YOUR GOAL
In the text below about the adventure activities Bill, list each service named in item (a) of the definition of an adventure activities operator.

Provision has been included to cater for the amendment to the definition of adventure activities, in consultation with the authority, by adding or deleting items from this list by Order. This procedure will follow a risk analysis of the relevant activity by the authority.

The Bill provides for a definition of an adventure activities operator as meaning a person who provides to members of the public for payment or reward: (a) training, instruction, supervision or leadership in an adventure activity; (b) facilities, including equipment for hire at a specified location, for the carrying on of an adventure activity, or (c) any two or more of the services specified previously at (a) and (b). Again, provision has been included to cater for amendment to this definition if necessary.

Under the provisions of the Bill, it will be mandatory for adventure activity operators to register with the authority in respect of specified adventure activities. The authority will develop codes of practice for specified adventure activities and it will be mandatory for adventure activity operators to abide by these codes. It will also introduce a regulatory scheme for specified adventure activities. This scheme will include the carrying out of inspections of operators by inspectors authorised by the authority. In certain circumstances, including non-compliance with a code of practice, the authority will have the power to direct an operator to suspend or cease the provision of specified adventure activities. It will also have the power to remove an adventure activity operator from the register of operators.

It should be noted that the definition of a provider in the Bill covers only those who provide adventure activities on a commercial basis. It does not cover schools or other educational establishments, which is a complex area. Schools do, in some instances, engage in adventure activities, but on an individual, local or preparatory level rather than a commercial basis. It has been agreed with the Minister for Education and Science and the Minister for Health and Children that, at this stage, the direct provision of adventure activities in schools to schoolchildren would not be included in the definition. This matter will, however, require further detailed investigation and it is proposed to leave this to the authority to examine after it has been established. New regulations would perhaps make schools, particularly the less well off ones, unwilling to undertake adventure activities. However, even though they are not covered by the Bill, it is anticipated that such institutions may wish to voluntarily adhere to the codes of practice the new authority will develop.

DATA SECTION
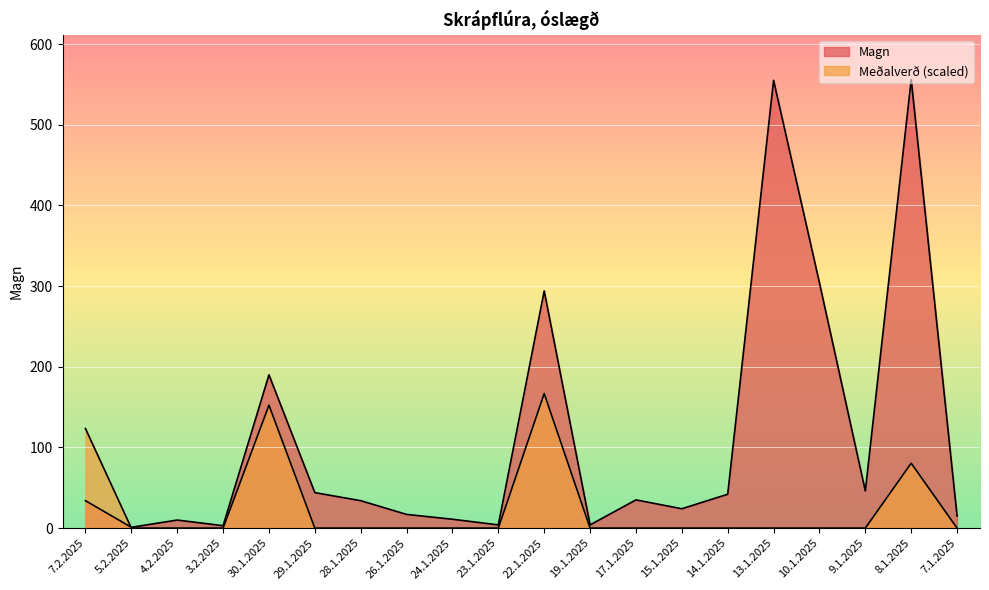

What is the label of the 14th point from the right?

28.1.2025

RESULT
Training, instruction, supervision, leadership